B. B. Conclusions du comité

B. B. Conclusions du comité
  1. 64. Le comité fait observer que, dans sa dernière communication, le gouvernement s'abstient à nouveau, malgré les demandes répétées qui lui ont été adressées, de communiquer des informations précises sur les allégations relatives aux mesures prises contre deux dirigeants syndicaux. Quant aux allégations concernant le conflit survenu à l'entreprise "El Porvenir", il semble ressortir de la communication du gouvernement que les travailleurs n'ont pas rempli les formalités requises pour pouvoir légalement recourir à la grève, de sorte que l'autorisation préalable prévue par la loi leur a été refusée.

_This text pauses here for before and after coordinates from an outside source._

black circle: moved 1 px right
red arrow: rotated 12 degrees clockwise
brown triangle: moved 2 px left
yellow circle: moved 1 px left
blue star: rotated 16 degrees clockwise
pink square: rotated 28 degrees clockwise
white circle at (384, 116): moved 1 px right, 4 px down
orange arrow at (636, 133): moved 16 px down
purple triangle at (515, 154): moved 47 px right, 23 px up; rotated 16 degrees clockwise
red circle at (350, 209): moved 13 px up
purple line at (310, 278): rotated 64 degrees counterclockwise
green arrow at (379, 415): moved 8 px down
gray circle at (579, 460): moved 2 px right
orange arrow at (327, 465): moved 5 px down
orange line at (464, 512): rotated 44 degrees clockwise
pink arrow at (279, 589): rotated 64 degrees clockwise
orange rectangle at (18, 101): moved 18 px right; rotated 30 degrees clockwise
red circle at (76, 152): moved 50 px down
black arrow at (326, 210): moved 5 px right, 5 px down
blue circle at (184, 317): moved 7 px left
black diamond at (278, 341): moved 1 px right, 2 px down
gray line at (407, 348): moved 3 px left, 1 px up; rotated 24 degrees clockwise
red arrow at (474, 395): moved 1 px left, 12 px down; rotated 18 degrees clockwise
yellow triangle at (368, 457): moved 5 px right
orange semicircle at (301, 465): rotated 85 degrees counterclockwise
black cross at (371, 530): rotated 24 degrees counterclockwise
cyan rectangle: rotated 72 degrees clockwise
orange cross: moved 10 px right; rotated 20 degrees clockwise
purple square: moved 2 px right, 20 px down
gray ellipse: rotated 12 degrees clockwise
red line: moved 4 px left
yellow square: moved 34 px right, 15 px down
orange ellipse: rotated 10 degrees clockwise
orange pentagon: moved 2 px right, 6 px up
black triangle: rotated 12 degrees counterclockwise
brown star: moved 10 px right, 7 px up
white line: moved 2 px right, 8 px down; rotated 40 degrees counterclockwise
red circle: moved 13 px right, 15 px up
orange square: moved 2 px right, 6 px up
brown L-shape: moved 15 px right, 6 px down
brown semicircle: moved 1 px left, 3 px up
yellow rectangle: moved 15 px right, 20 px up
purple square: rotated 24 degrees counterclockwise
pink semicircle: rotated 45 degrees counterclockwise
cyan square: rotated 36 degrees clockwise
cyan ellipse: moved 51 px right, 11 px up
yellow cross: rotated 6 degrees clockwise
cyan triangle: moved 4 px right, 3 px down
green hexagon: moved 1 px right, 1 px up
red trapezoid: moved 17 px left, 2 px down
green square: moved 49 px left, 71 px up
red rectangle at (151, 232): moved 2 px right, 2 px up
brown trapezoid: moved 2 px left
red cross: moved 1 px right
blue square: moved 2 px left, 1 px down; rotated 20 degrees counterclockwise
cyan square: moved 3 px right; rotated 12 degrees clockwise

Le gouvernement n'expose toutefois pas les circonstances exactes qui ont donné lieu à ce refus ni les dispositions juridiques précises qui auraient été violées par les travailleurs.

Recommandation du comité

Recommandation du comité
  1. 65. Dans ces conditions, le comité recommande au Conseil d'administration:
    • a) d'exprimer son regret de ce que, malgré le temps écoulé, le gouvernement n'ait pas communiqué les informations détaillées demandées par le Conseil sur les faits allégués, et de ce que le comité se trouve ainsi dans l'impossibilité de présenter ses conclusions en toute connaissance de cause;
    • b) de rappeler à nouveau à l'attention du gouvernement les considérations formulées plus haut aux paragraphes 55 et 60; et
    • c) de décider, en raison du fait que les dirigeants syndicaux arrêtés jouissent maintenant d'une entière liberté et qu'il règne à nouveau une situation normale dans l'entreprise "El Porvenir", qu'il n'y a pas lieu de poursuivre l'examen de ce cas.